▶ [What is being asked]
Your reply should hold every entry below exactly as written and none of the pictures.

(Scene geometry reasoning data)
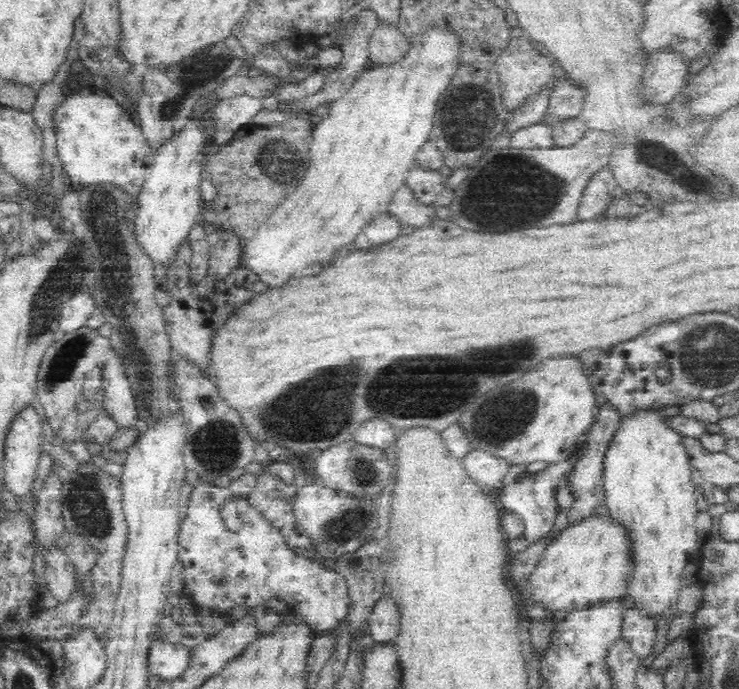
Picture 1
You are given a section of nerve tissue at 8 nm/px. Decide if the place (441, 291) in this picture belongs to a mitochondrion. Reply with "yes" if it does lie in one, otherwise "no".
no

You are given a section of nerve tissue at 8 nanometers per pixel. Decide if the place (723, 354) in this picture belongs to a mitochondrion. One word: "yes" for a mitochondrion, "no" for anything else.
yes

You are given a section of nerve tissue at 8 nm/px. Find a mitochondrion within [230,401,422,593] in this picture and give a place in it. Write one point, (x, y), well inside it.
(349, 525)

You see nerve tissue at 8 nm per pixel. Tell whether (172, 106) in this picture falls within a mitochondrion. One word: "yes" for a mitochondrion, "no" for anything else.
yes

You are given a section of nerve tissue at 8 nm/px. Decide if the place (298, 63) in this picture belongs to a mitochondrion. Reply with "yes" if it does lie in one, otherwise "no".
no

▶ [Output for this task]
Picture 1
You are given a section of nerve tissue at 8 nm/px. Decide if the place (441, 291) in this picture belongs to a mitochondrion. Reply with "yes" if it does lie in one, otherwise "no".
no

You are given a section of nerve tissue at 8 nanometers per pixel. Decide if the place (723, 354) in this picture belongs to a mitochondrion. One word: "yes" for a mitochondrion, "no" for anything else.
yes

You are given a section of nerve tissue at 8 nm/px. Find a mitochondrion within [230,401,422,593] in this picture and give a place in it. Write one point, (x, y), well inside it.
(349, 525)

You see nerve tissue at 8 nm per pixel. Tell whether (172, 106) in this picture falls within a mitochondrion. One word: "yes" for a mitochondrion, "no" for anything else.
yes

You are given a section of nerve tissue at 8 nm/px. Decide if the place (298, 63) in this picture belongs to a mitochondrion. Reply with "yes" if it does lie in one, otherwise "no".
no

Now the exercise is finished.